======== Given entries
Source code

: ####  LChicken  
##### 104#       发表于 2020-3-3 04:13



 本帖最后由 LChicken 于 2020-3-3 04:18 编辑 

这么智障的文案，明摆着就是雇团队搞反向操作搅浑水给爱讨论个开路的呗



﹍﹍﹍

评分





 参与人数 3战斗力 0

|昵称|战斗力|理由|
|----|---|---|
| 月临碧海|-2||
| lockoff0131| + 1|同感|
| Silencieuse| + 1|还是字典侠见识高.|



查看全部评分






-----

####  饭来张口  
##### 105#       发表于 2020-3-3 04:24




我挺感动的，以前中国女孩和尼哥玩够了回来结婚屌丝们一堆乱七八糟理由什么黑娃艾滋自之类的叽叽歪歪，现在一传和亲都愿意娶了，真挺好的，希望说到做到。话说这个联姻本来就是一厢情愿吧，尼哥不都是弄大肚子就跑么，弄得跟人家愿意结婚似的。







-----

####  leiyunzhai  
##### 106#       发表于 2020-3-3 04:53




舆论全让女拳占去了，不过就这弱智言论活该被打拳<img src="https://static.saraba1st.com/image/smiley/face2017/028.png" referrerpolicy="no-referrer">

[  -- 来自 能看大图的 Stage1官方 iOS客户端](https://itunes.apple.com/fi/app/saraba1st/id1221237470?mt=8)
================
**Problem:**
Without leaving anything out, quote all the data.

**Answer space:**
Source code

: ####  LChicken  
##### 104#       发表于 2020-3-3 04:13



 本帖最后由 LChicken 于 2020-3-3 04:18 编辑 

这么智障的文案，明摆着就是雇团队搞反向操作搅浑水给爱讨论个开路的呗



﹍﹍﹍

评分





 参与人数 3战斗力 0

|昵称|战斗力|理由|
|----|---|---|
| 月临碧海|-2||
| lockoff0131| + 1|同感|
| Silencieuse| + 1|还是字典侠见识高.|



查看全部评分






-----

####  饭来张口  
##### 105#       发表于 2020-3-3 04:24




我挺感动的，以前中国女孩和尼哥玩够了回来结婚屌丝们一堆乱七八糟理由什么黑娃艾滋自之类的叽叽歪歪，现在一传和亲都愿意娶了，真挺好的，希望说到做到。话说这个联姻本来就是一厢情愿吧，尼哥不都是弄大肚子就跑么，弄得跟人家愿意结婚似的。







-----

####  leiyunzhai  
##### 106#       发表于 2020-3-3 04:53




舆论全让女拳占去了，不过就这弱智言论活该被打拳<img src="https://static.saraba1st.com/image/smiley/face2017/028.png" referrerpolicy="no-referrer">

[  -- 来自 能看大图的 Stage1官方 iOS客户端](https://itunes.apple.com/fi/app/saraba1st/id1221237470?mt=8)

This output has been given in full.